The three-day online version of Eurosonic featured a lot of new European talent. Still, the question is how representative the short performances are in the end. Eurosonic is normally a live performance festival. Here programmers choose artists who will perform in the Netherlands in the coming period and during the festival season. There they will play live. The fact that a number of groups now submitted video clips or playback recordings for this Eurosonic edition was therefore a missed opportunity.
A number of trends could be discovered in the generous offer – three simultaneous live streams per evening. For example, a striking amount of music was played live, with all kinds of instruments, instead of a single synthesizer. Perhaps the lockdown has, paradoxically, given the impetus to more interplay on acoustic instruments. Even in genres where the front person is traditionally accompanied by only a DJ with a laptop, such as hip hop, complete bands were now on stage.
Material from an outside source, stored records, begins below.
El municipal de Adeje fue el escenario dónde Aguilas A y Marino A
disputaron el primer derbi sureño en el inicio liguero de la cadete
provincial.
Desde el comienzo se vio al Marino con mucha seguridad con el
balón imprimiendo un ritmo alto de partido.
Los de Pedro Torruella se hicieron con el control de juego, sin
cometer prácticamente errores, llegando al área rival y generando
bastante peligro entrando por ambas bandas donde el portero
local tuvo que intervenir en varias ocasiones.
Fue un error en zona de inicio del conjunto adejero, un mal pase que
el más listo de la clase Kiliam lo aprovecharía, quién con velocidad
Shunaji from Rome was an example of this. Accompanied by a bass, drums and keyboards, this rapper/producer’s fierce syllables wandered along cross notes. In ‘Black Girl Blues’ for example, she connected the words in an impressive twisting route, via humor and anger, to a rattling indignation in English, Spanish and Italian.
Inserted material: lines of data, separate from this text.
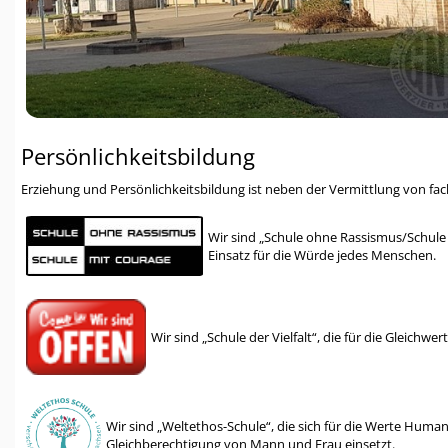
Persönlichkeitsbildung
Erziehung und Persönlichkeitsbildung ist neben der Vermittlung von fac
Wir sind „Schule ohne Rassismus/Schule
Einsatz für die Würde jedes Menschen.
Wir sind „Schule der Vielfalt“, die für die Gleichwe
Wir sind „Weltethos-Schule“, die sich für die Werte Human
Gleichberechtigung von Mann und Frau einsetzt.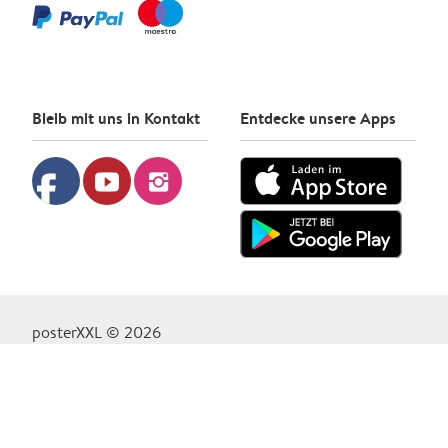
Bleib mit uns in Kontakt
Entdecke unsere Apps
facebook
youtube
instagram
posterXXL © 2026
Datenschutzrichtlinie
Cookie-Richtlinie
Geschäftsbedingungen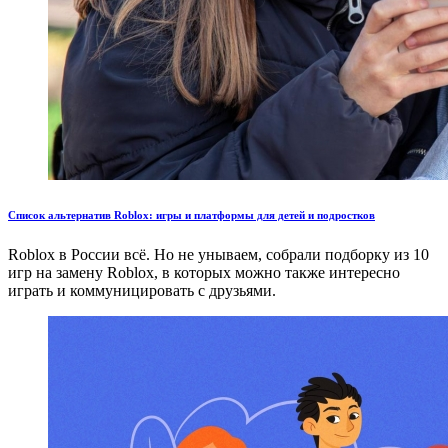
Список альтернатив Roblox: игры и платформы для детей и подростков
Roblox в России всё. Но не унываем, собрали подборку из 10
игр на замену Roblox, в которых можно также интересно
играть и коммуницировать с друзьями.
Shunaji was also a representative of another trend. Possibly prompted by the growing popularity of ‘spoken word’ performance, a large number of women merged hip-hop with jazz here. Fierce than spoken word, but with the same sultry accents.
Smartlap-rap
The band of Denise Chaila, representative of the Irish hip-hop scene, played a sultry accompaniment to its flowing but slightly too sweetly rapped references to jazz and Nat King Cole.
Fortunately, the tough Spanish Santa Salut, also with a live band, a welcome contrast: in a tearful tone she sang her ‘trickler rap’, interrupted by an occasional tirade so explosive that the band members looked at each other in surprise.
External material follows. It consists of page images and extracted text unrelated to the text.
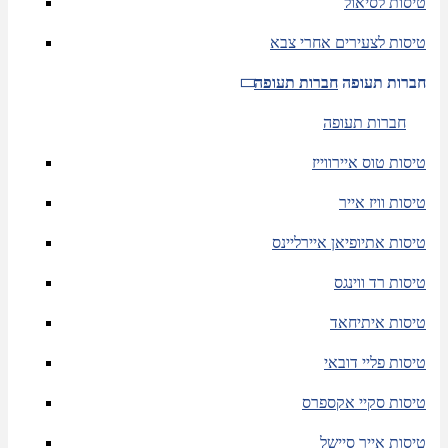
טיסות לסיאול
טיסות לצעירים אחרי צבא
חברות תעופה
חברות תעופה
חברות תעופה
טיסות טוס איירווייז
טיסות וויז אייר
טיסות אתיופיאן איירליינס
טיסות רד ווינגס
טיסות איתיחאד
טיסות פליי דובאי
טיסות סקיי אקספרס
טיסות אייר סיישל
Singer gaidaa, from the Netherlands, sings associative melodies, in a minor key. In the organic sounding instrumentations, it is the rustling cymbals and the tinkling of the piano that give a ‘natural’ and comforting effect.
More women stood out: the Hungarian Deva, alone behind a double row of keyboards and laptops, was impressive both musically and vocally. Her voice multiplied into mysterious choral singing, framed by electronic pulses and clattering arpeggios from her keyboard.
Jazzy + Instructive
In the rock genre, there was good news from England, in the form of the quartet Yard Act, which turned out to package his laconic revulsion in stiff songs. There was somewhat stiff post-punk from the German trio Sparkling, and there was the promising Icelandic duo BSic. The singing drummer and a bassist play streamlined songs in which rhythms are dressed up with floating synthesizers and languorous vocals.
All trends came together with rap star Enny from London. She had a band, had jazzy accents and also had some beautiful songs, which she rapped in an empathetic and instructive tone. The already somewhat famous Enny, who is of Nigerian descent, paid tribute to young black women in her hit song ‘Peng Black Girls’ (‘Attractive Black Women’). In the words, Enny, with her characteristic flair, pleads for more visibility for herself and her neighbors: “There’s peng black girls in my area code/ Dark skin, light skin, medium tone.” But: “Never wanna put us in the media, bro.”